- Theatrical release poster
- Directed by: Kief Davidson; Daniel Junge;
- Written by: Davis Coombe; Kief Davidson; Daniel Junge;
- Produced by: Chris Brown; Daniel Junge; Brendan Kiernan; Justin Moore-Lewy; Gustavo Gelmini;
- Narrated by: Jason Bateman
- Cinematography: Luke Geissbühler; Robert Muratore;
- Edited by: Davis Coombe; Tiffany Hauck; Chad Herschberger; Marc Jakubowicz; Inbal B. Lessner; Darrin Roberts;
- Music by: John Jennings Boyd
- Production companies: Global Emerging Markets; HeLo; The Lego Group;
- Distributed by: RADiUS-TWC
- Release dates: April 20, 2014 (Tribeca); July 31, 2015 (U.S.);
- Running time: 93 minutes
- Countries: Denmark; United States;
- Language: English
- Budget: $1 million
- Box office: $101,531

= A Lego Brickumentary =

A Lego Brickumentary (also known as Beyond the Brick: A Lego Brickumentary) is a 2014 documentary film directed by Kief Davidson and Daniel Junge, focused on the Danish construction toy Lego. The film was released on July 31, 2015. The film received mixed reviews from critics, who praised its appeal but criticized the promotional tone of the film. It grossed over $100,000 against a production budget of $1 million, although it fared better in home media sales.

==Synopsis==
A Lego Brickumentary offers a look at the global appeal of Lego toys.

==Cast==
- Jason Bateman as narrator
- Jamie Berard as himself
- Alice Finch as herself
- Bret Harris as himself
- G.W. Krauss as himself
- Dan Legoff as himself
- Nathan Sawaya as himself
- Brian Whitaker as himself
- Iain Clifford Heath as himself
- Ed Sheeran as himself
- Trey Parker as himself
- Dwight Howard as himself
- David Pagano as himself
- Phil Lord as Writer/Director/Himself
- Christopher Miller as Writer/Director/Himself

== Release ==
The film had its premiere at the 2014 Tribeca Film Festival on April 20, and was released in theaters on July 31, 2015.

==Reception==

=== Commercial performance ===
The film grossed $101,531 in theaters against a production budget of $1 million, in addition to $427,757 in domestic DVD sales.
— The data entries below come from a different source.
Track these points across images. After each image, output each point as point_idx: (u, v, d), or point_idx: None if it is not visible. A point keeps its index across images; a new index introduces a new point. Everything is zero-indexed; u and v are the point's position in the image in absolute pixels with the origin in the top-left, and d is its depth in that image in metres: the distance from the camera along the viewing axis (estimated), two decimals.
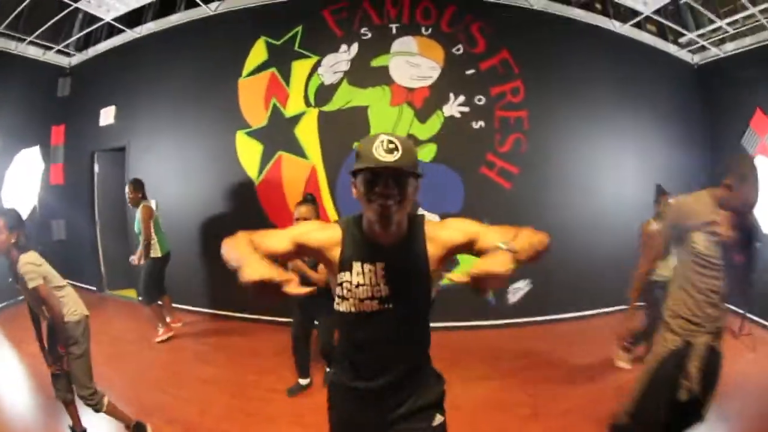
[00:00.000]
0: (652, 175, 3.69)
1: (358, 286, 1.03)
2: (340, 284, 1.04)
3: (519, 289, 3.51)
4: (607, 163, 3.81)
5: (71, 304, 1.93)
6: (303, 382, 2.61)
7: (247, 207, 3.53)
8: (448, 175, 3.39)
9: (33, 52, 4.46)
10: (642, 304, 2.58)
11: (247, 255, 0.89)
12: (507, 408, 2.32)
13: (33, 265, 1.80)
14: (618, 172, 3.84)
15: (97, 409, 1.96)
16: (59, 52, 4.62)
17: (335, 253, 1.04)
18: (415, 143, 3.45)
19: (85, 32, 4.45)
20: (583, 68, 3.76)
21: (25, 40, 4.23)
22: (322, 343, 2.52)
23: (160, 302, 3.38)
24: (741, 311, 3.26)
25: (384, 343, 1.07)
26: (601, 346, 3.10)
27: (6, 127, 4.26)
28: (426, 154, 3.38)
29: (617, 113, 3.85)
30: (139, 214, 3.18)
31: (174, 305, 3.61)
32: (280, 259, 0.95)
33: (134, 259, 3.26)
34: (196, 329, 3.52)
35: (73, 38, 4.61)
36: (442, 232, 1.05)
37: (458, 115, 3.45)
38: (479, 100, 3.46)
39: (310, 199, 2.59)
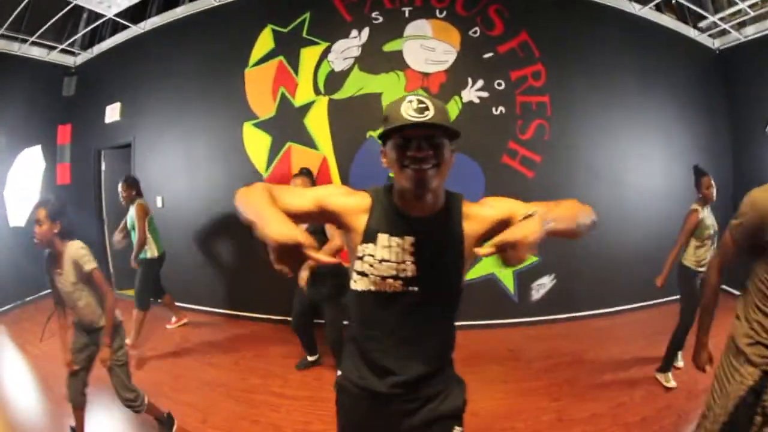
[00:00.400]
0: (679, 164, 3.56)
1: (381, 261, 0.90)
2: (361, 258, 0.92)
3: (542, 285, 3.34)
4: (631, 151, 3.63)
5: (87, 308, 1.88)
6: (311, 358, 2.63)
7: None
8: (468, 165, 3.22)
9: (37, 52, 4.44)
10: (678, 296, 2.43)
11: (269, 209, 0.79)
12: (529, 413, 2.16)
13: (85, 250, 1.77)
14: (644, 162, 3.67)
15: (139, 411, 1.92)
16: (64, 51, 4.60)
17: (360, 221, 0.93)
18: None
19: (89, 29, 4.43)
20: (603, 52, 3.58)
21: (27, 41, 4.23)
22: (331, 340, 2.42)
23: (160, 300, 3.31)
24: None
25: (403, 332, 0.93)
26: (629, 344, 2.94)
27: (12, 128, 4.25)
28: None
29: (641, 100, 3.67)
30: (133, 211, 3.04)
31: (178, 303, 3.53)
32: (296, 221, 0.80)
33: (131, 261, 3.10)
34: (201, 329, 3.43)
35: (77, 36, 4.60)
36: (480, 209, 0.96)
37: (477, 101, 3.28)
38: (499, 84, 3.29)
39: (306, 172, 2.58)
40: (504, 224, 0.88)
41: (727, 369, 1.18)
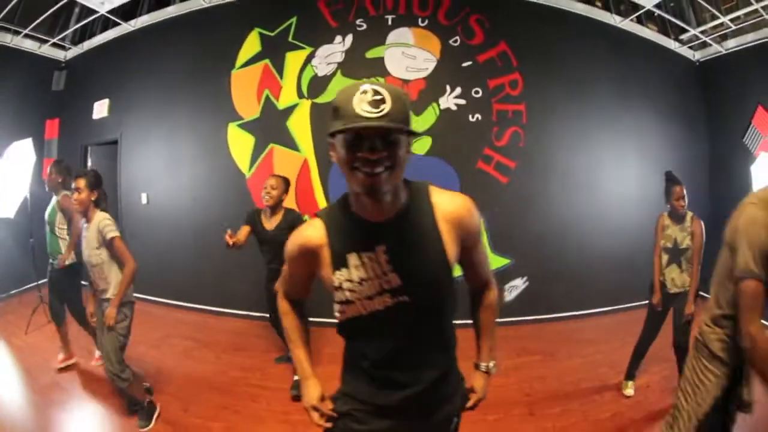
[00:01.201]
0: (654, 172, 3.77)
1: (361, 282, 0.85)
2: (340, 287, 0.86)
3: (515, 287, 3.56)
4: (607, 159, 3.84)
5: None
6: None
7: (238, 201, 3.58)
8: (444, 169, 3.43)
9: (29, 45, 4.58)
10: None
11: (301, 363, 1.06)
12: (502, 408, 2.34)
13: (110, 221, 2.05)
14: (619, 169, 3.87)
15: (121, 388, 2.11)
16: (55, 45, 4.76)
17: (324, 253, 0.88)
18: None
19: (81, 24, 4.60)
20: (583, 62, 3.80)
21: (20, 32, 4.41)
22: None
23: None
24: None
25: (406, 344, 0.89)
26: (599, 346, 3.15)
27: (1, 120, 4.39)
28: (421, 147, 3.43)
29: (618, 109, 3.88)
30: (57, 202, 2.75)
31: (162, 300, 3.71)
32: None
33: (60, 259, 2.72)
34: (184, 325, 3.61)
35: (69, 31, 4.77)
36: (462, 218, 0.89)
37: (454, 108, 3.50)
38: (476, 92, 3.51)
39: (279, 177, 2.65)
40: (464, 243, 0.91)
41: (700, 372, 1.28)
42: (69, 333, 2.81)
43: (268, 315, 2.78)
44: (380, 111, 0.73)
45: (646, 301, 2.42)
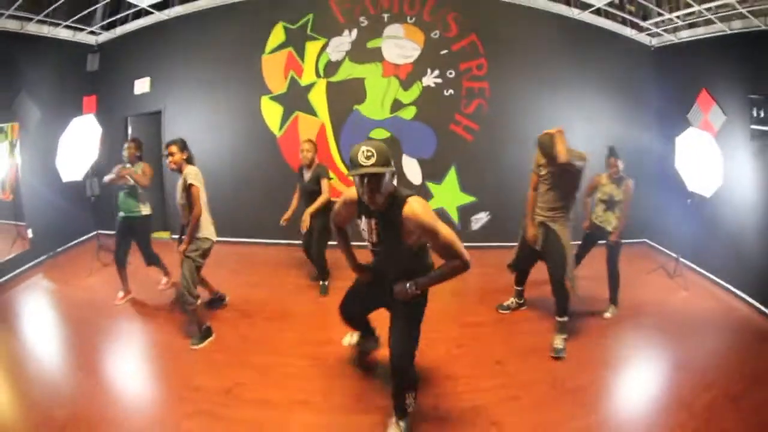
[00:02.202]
0: (599, 135, 4.83)
1: (362, 230, 1.96)
2: (359, 227, 1.98)
3: (479, 219, 5.00)
4: (554, 121, 5.06)
5: (207, 226, 3.00)
6: (325, 283, 3.92)
7: (271, 154, 4.94)
8: (425, 130, 4.87)
9: (64, 34, 5.43)
10: None
11: (350, 256, 2.22)
12: (462, 295, 3.80)
13: (196, 173, 2.90)
14: (568, 133, 5.25)
15: (185, 310, 2.97)
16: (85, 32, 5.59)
17: (354, 209, 1.95)
18: (400, 106, 4.89)
19: (120, 16, 5.69)
20: (540, 49, 4.97)
21: (59, 24, 5.20)
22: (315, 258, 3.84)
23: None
24: (672, 255, 4.52)
25: (382, 263, 2.07)
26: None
27: (43, 101, 5.24)
28: (408, 113, 4.85)
29: (569, 86, 5.01)
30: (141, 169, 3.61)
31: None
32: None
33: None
34: (228, 254, 4.86)
35: (106, 21, 5.82)
36: (414, 218, 1.76)
37: (433, 85, 4.88)
38: (450, 73, 4.89)
39: (312, 140, 3.82)
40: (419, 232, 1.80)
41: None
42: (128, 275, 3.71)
43: (303, 247, 3.93)
44: (370, 162, 1.65)
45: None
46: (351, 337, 2.72)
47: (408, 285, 1.92)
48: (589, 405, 2.46)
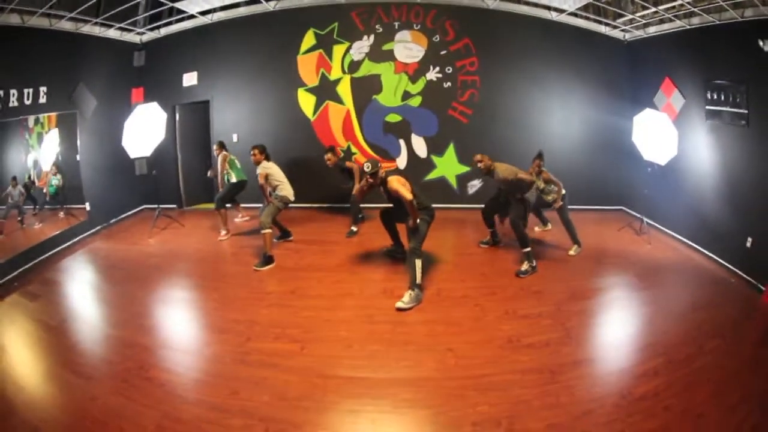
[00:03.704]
0: (574, 117, 6.44)
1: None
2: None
3: (474, 185, 6.60)
4: (535, 109, 6.51)
5: (286, 189, 4.80)
6: (354, 228, 5.57)
7: (306, 135, 6.54)
8: (428, 115, 6.48)
9: (113, 34, 6.39)
10: None
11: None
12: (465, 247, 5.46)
13: (263, 167, 4.75)
14: (543, 115, 6.53)
15: (261, 232, 4.56)
16: (127, 31, 6.45)
17: (376, 186, 4.08)
18: (409, 96, 6.50)
19: (174, 18, 7.09)
20: (524, 47, 6.41)
21: (111, 26, 6.20)
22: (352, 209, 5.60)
23: (229, 205, 5.80)
24: (639, 217, 5.69)
25: (393, 210, 4.31)
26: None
27: (98, 92, 6.26)
28: (415, 101, 6.45)
29: (547, 77, 6.46)
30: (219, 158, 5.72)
31: (248, 205, 6.58)
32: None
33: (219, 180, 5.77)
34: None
35: (161, 23, 7.20)
36: (389, 184, 3.90)
37: (435, 79, 6.45)
38: (448, 70, 6.44)
39: (330, 148, 5.55)
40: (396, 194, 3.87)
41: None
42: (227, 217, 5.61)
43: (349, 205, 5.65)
44: (368, 170, 3.91)
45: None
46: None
47: (408, 221, 3.90)
48: (546, 300, 3.90)
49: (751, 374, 2.87)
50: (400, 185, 3.85)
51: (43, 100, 5.27)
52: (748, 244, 4.39)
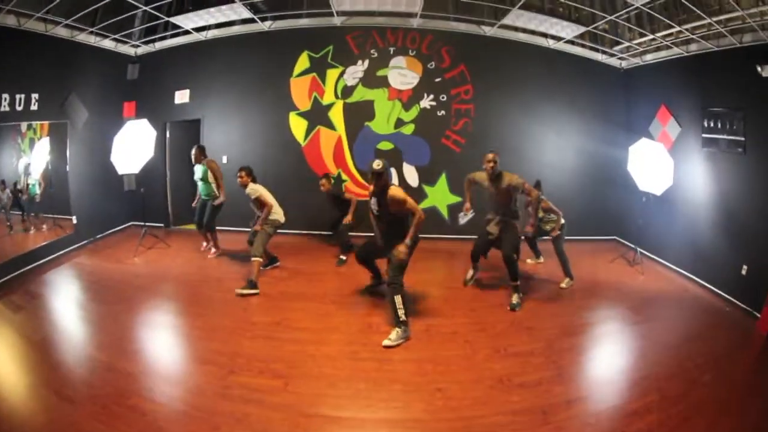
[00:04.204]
0: (568, 146, 6.53)
1: (371, 205, 3.82)
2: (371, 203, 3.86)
3: (465, 216, 6.62)
4: (530, 138, 6.57)
5: (277, 212, 4.75)
6: (343, 257, 5.51)
7: (296, 160, 6.51)
8: (421, 143, 6.49)
9: (108, 44, 6.38)
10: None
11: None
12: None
13: (254, 188, 4.65)
14: (539, 145, 6.60)
15: (253, 260, 4.53)
16: (122, 43, 6.51)
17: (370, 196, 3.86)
18: (402, 124, 6.49)
19: (166, 35, 7.12)
20: (520, 75, 6.52)
21: (107, 36, 6.23)
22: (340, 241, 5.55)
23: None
24: (633, 247, 5.76)
25: (378, 229, 3.92)
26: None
27: (89, 103, 6.19)
28: (408, 129, 6.47)
29: (542, 105, 6.50)
30: (207, 166, 5.47)
31: (235, 228, 6.56)
32: None
33: (216, 199, 5.52)
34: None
35: (156, 36, 7.25)
36: (390, 195, 3.64)
37: (429, 107, 6.50)
38: (442, 97, 6.49)
39: (325, 176, 5.57)
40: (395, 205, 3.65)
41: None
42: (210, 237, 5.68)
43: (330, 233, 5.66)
44: (377, 168, 3.62)
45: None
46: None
47: (401, 249, 3.67)
48: (537, 336, 3.87)
49: (747, 405, 2.89)
50: (406, 195, 3.70)
51: (34, 107, 5.28)
52: (744, 272, 4.45)
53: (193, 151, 5.56)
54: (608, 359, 3.71)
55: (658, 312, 4.49)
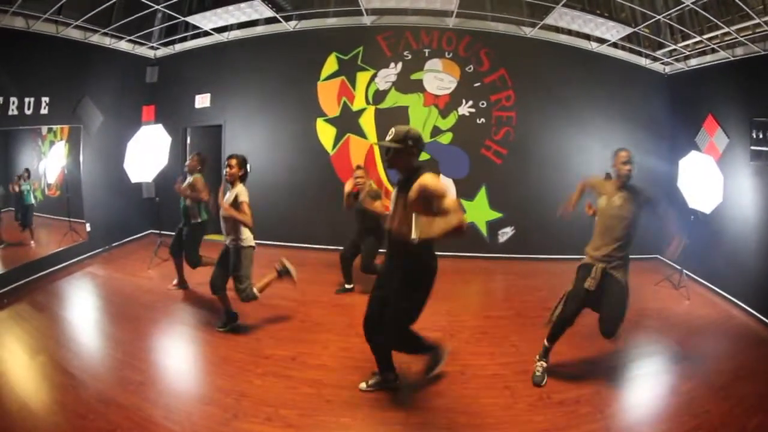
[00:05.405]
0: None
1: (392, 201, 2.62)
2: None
3: (505, 233, 6.25)
4: (573, 149, 6.21)
5: (249, 237, 3.67)
6: (348, 286, 4.98)
7: (324, 170, 6.21)
8: (460, 153, 6.10)
9: (125, 46, 6.35)
10: None
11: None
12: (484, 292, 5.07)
13: (243, 191, 3.50)
14: (582, 155, 6.19)
15: (246, 298, 3.75)
16: (140, 44, 6.47)
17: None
18: (438, 132, 6.15)
19: (186, 35, 6.96)
20: (563, 80, 6.10)
21: (122, 38, 6.15)
22: (365, 264, 4.62)
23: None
24: (679, 268, 5.31)
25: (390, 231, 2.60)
26: (539, 279, 5.80)
27: (105, 107, 6.12)
28: (445, 138, 6.09)
29: (587, 113, 6.16)
30: (193, 179, 4.56)
31: (261, 242, 6.32)
32: None
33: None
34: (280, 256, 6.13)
35: (177, 37, 7.07)
36: (422, 187, 2.33)
37: (467, 114, 6.12)
38: (482, 104, 6.10)
39: (362, 166, 4.97)
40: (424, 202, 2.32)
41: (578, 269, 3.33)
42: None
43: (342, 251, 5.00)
44: (389, 139, 2.46)
45: None
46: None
47: (413, 237, 2.41)
48: (584, 379, 3.50)
49: None
50: (443, 186, 2.40)
51: (44, 111, 5.20)
52: None
53: (191, 157, 4.76)
54: (656, 406, 3.36)
55: (706, 345, 4.20)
=== Critical reception ===
The film received mixed reviews from critics. Review aggregator website Rotten Tomatoes reports a 55% rating based on 49 reviews, with an average score of 5.41/10. The website's critics consensus reads: "A LEGO Brickumentary offers a cheerful overview of the popular toy that should satisfy diehard enthusiasts, but its aggressively promotional tone may turn off LEGO agnostics." On Metacritic, the film has a 51 out of 100 rating based on 19 critics, indicating "mixed or average" reviews.

Peter Sobczynski of RogerEbert.com gave the film two-and-a-half stars out of five. Peter Debruge of Variety writes that the film feels like a "glorified DVD extra" for The Lego Movie. Spectrum Culture wrote that "Brickumentary is both interesting and informative as well as being fun. There may be no “other side” to this documentary, but it does, indeed, give great depth to the toy, its inception and evolution. It also manages, quite successfully, to never, ever be boring." Jordan Hoffman of the New York Daily News gave the film one out of five stars, noting "As a movie, it can be as annoying as stepping on a stray LEGO brick with your socks off."